Task details
Quote the commentary on the Colston verdict word for word, everything from "Alastair Stewart: Was" down to "for my take...".

Document excerpt
────────────────
Alastair Stewart: Was Colston about Human Rights or Hooliganism?
Alastair Stewart says, 'whatever the outcome, we should accept it but, for that reason, I think an appeal is not only sensible, I think it is wise.'
Well now it's time for my take...
Half-way through my time as an undergraduate at Bristol University - yes, I do know a bit about Bristol! - I decided I wanted to become a lawyer after I’d finished doing economics.
In truth it was because I wanted to be an MP and the law was a nice little earner while also being a representitive of the people.
A little light defence or prosecution in the morning and then a little legislation in the afternoon and evening - nice mix, I thought.
I had a place at the LSE and a pupillage lined up so I was serious about it. I’d also decided I wanted to be a barrister, not a solicitor. Solicitors, a friend, said, prepare the papers and do the donkey work. Barristers get to perform, to play the arguments, to cross-examine, to do the drama. But it was mainly the nuanced but of working out the clever arguments based on law that appealed to me.
────────────────
Recorded information

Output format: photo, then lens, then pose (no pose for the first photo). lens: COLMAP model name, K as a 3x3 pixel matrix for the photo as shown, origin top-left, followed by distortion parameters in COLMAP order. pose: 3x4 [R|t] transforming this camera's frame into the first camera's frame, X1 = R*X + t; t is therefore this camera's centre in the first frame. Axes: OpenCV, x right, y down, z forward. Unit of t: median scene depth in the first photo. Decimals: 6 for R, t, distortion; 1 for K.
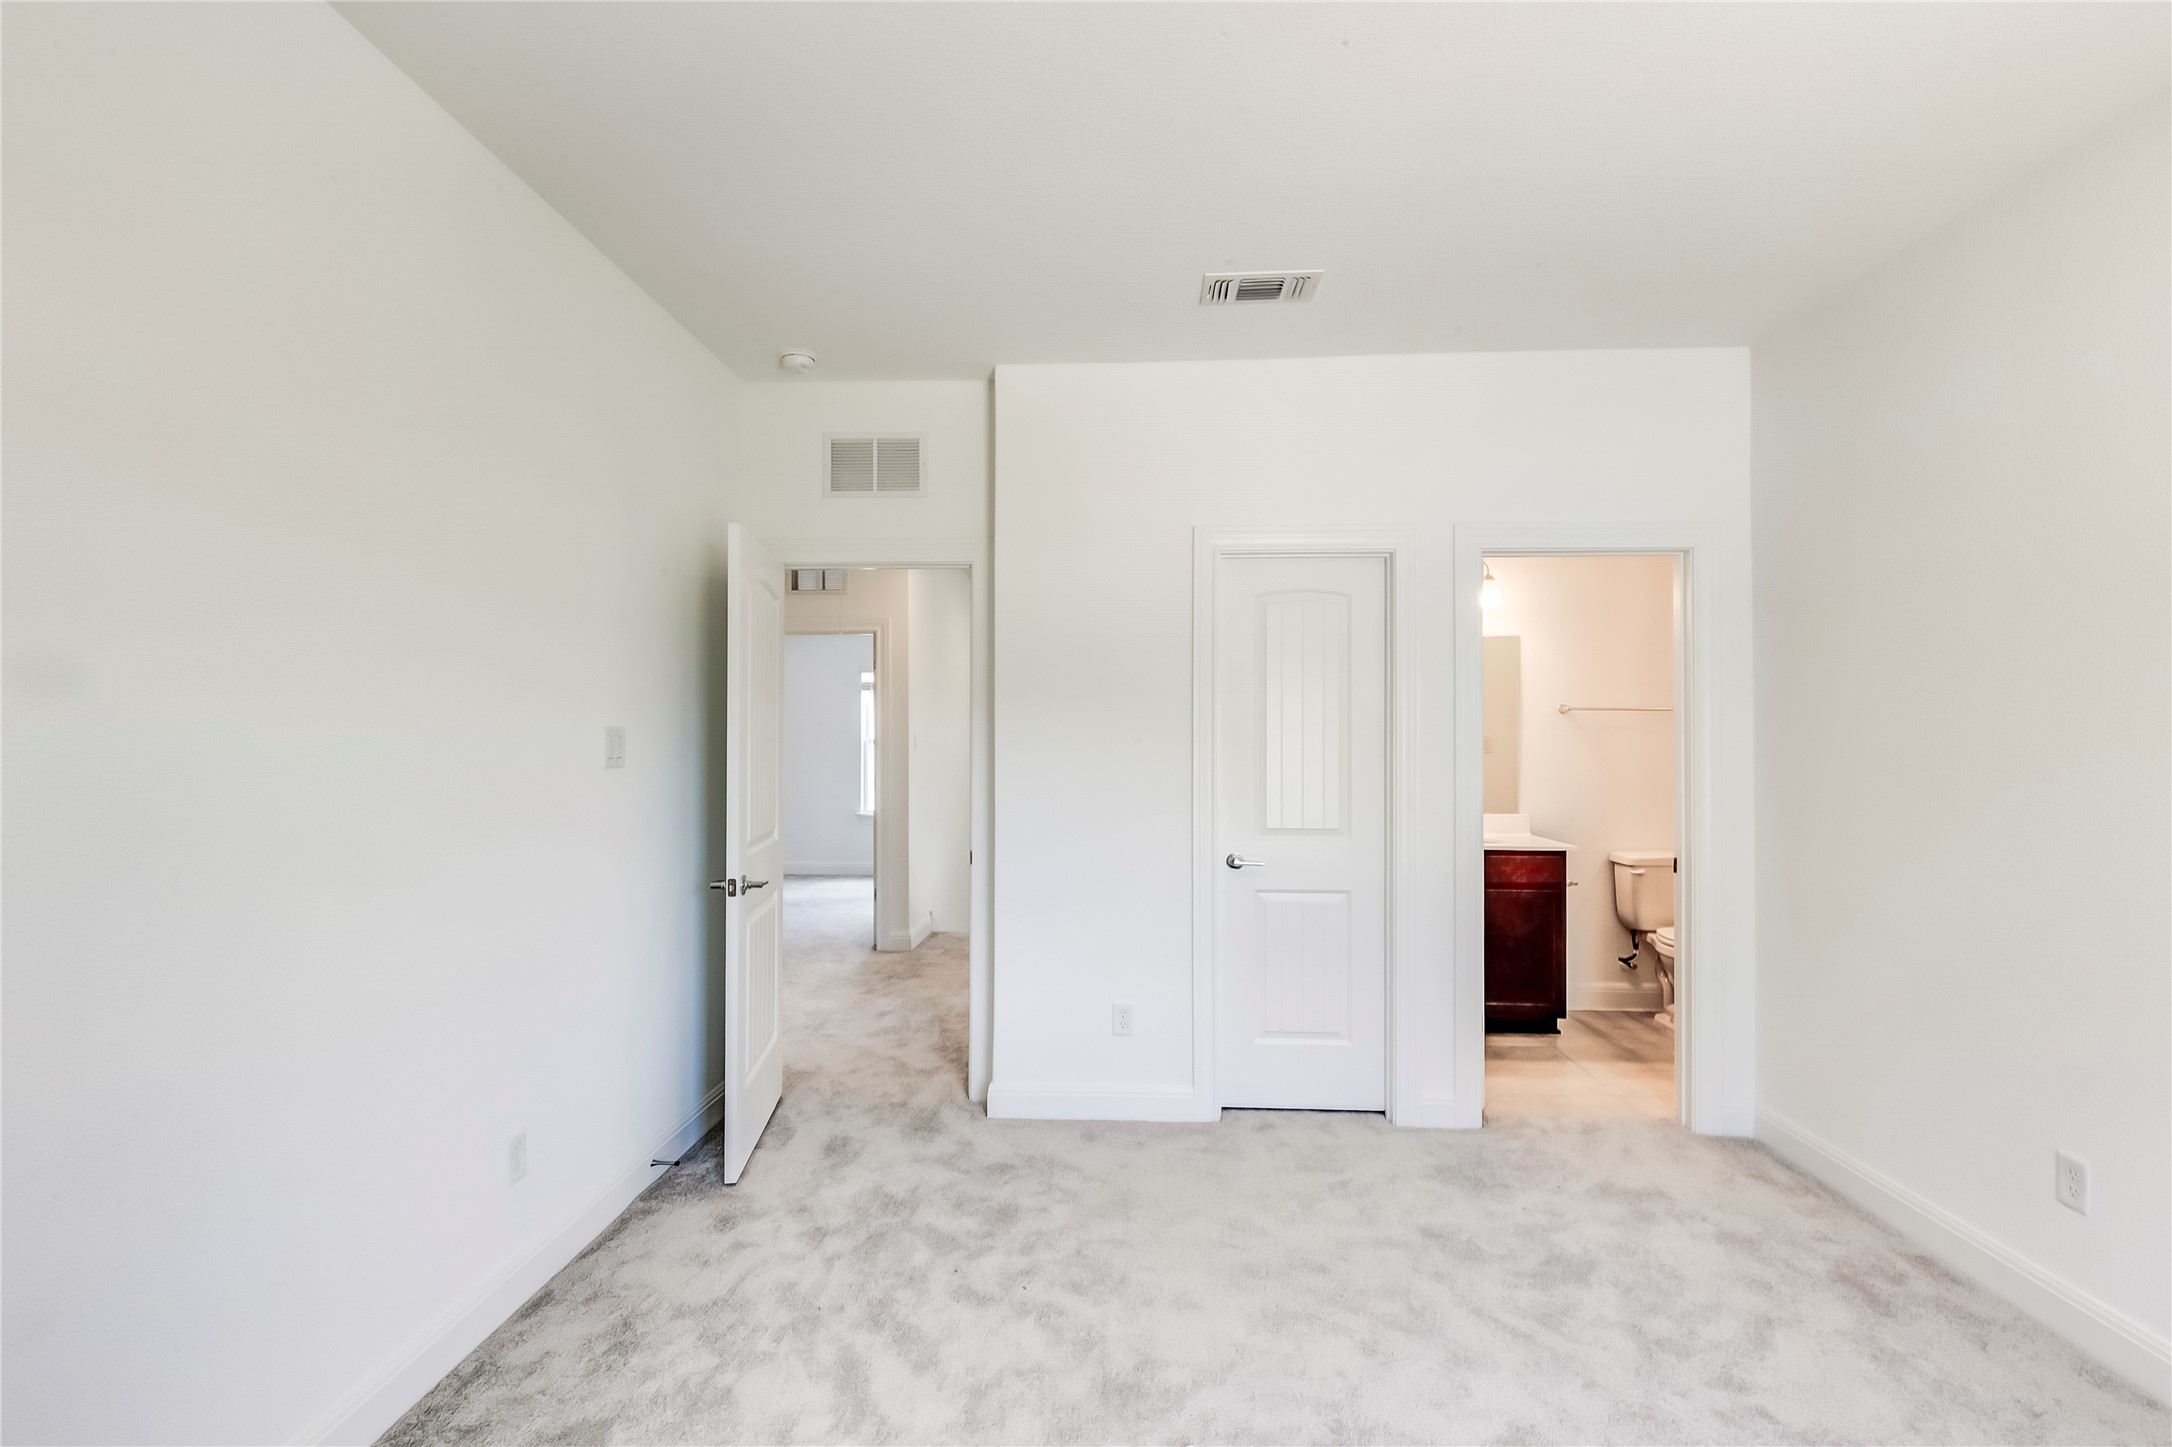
────────────────
Finished task
Alastair Stewart: Was Colston about Human Rights or Hooliganism?
Alastair Stewart says, 'whatever the outcome, we should accept it but, for that reason, I think an appeal is not only sensible, I think it is wise.'
Well now it's time for my take...